Friday, October 16, 2009

Why Prefer Open source

Like to quote form favorite business journalist Dana Blankenhorn

Preference for open source is based on a simple, easy to understand premise.An open source code base is your asset. A proprietary code base is someone else’s asset. Just so long as you understand what “your” and “someone else’s” mean.

Now it’s true that an open source asset is shared. But that’s why GPL code may be the best open source asset to have, if you’re not a software company. Everyone who has GPL code has an obligation to share their improvements. Other people are busy, right now, increasing the value of your GPL assets.

This calculation is true for businesses as well as governments. You don’t need a mandate, assuming you can sell the idea behind a preference to your staff. (Thanks to Matt Asay for his excellent essay on this subject.)

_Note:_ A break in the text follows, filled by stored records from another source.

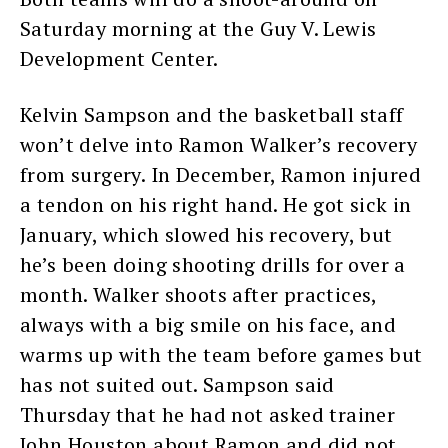
Saturday morning at the Guy V. Lewis
Development Center.
Kelvin Sampson and the basketball staff
won’t delve into Ramon Walker’s recovery
from surgery. In December, Ramon injured
a tendon on his right hand. He got sick in
January, which slowed his recovery, but
he’s been doing shooting drills for over a
month. Walker shoots after practices,
always with a big smile on his face, and
warms up with the team before games but
has not suited out. Sampson said
Thursday that he had not asked trainer
John Houston about Ramon and did not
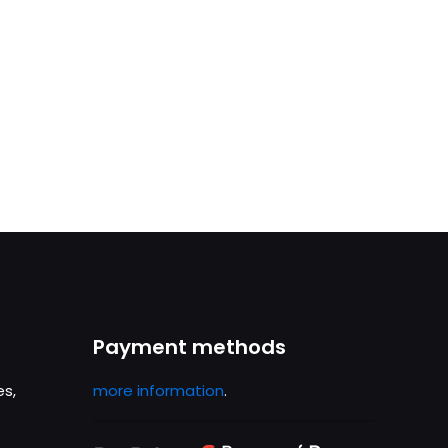
Payment methods
es,
more information
.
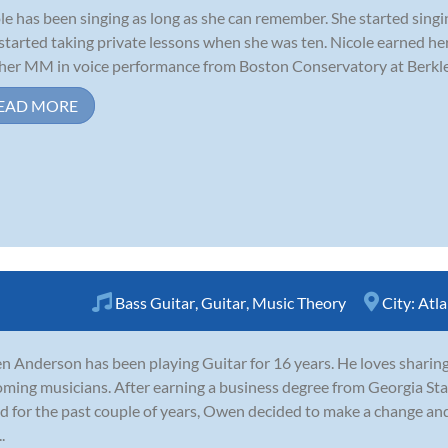
le has been singing as long as she can remember. She started singi
started taking private lessons when she was ten. Nicole earned h
her MM in voice performance from Boston Conservatory at Berklee
EAD MORE
Bass Guitar
,
Guitar
,
Music Theory
City:
Atla
 Anderson has been playing Guitar for 16 years. He loves sharin
ming musicians. After earning a business degree from Georgia Sta
d for the past couple of years, Owen decided to make a change and 
.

This is something managers in all kinds of enterprises — public, private, and philanthropic — often fail to do. There is a tendency everywhere to mandate. Business managers pass orders down the line without giving much thought to its impact on the people below them. It’s easier than selling.

Vendors take advantage of this to sell a preference for closed source to their customers. Employees are defending their jobs, and futures, by defending the vendor’s interests. Change vendors, even to open source, and your skills with Microsoft or Oracle code can seem worthless, your job may be at risk.

So there is a lot business can learn from the problems governments have in trying to mandate open source. If a Fortunate 500 company dumps Windows for Linux it can face the same resistance.

This can be a hard lesson for top management to learn. You advertise for technical help. You state the specific programs you want people to know. These skills are their assets, and if you make vendor changes — you will always make vendor changes — employees see their assets destroyed.

My dear wife of some decades talks about this all the time, in relation to her work. Her employers get new software and now only want experts in that stuff. The old people are vulnerable.

But people can learn, and people will learn if you give them the chance. The same minds that learned assembler can learn Java. The same minds that learned Oracle can learn mySQL.

Management attitudes are what need to change. Stop thinking of programmers as mere skill sets. They’re trained minds and willing hearts. Most are anxious to take on new skills. Give them a chance. Sell them, don’t just issue them orders.

That’s why preferences are better than mandates. Preferences begin a sales process, they give people a chance to learn new skills. Mandates are always a threat, or at least they are perceived as threatening.

Business and government aren’t really so different. Managing is managing, coding is coding. Treat people as they deserve to be treated and most will come good. Treat them as cogs in your machine and the friction will grind that machine down.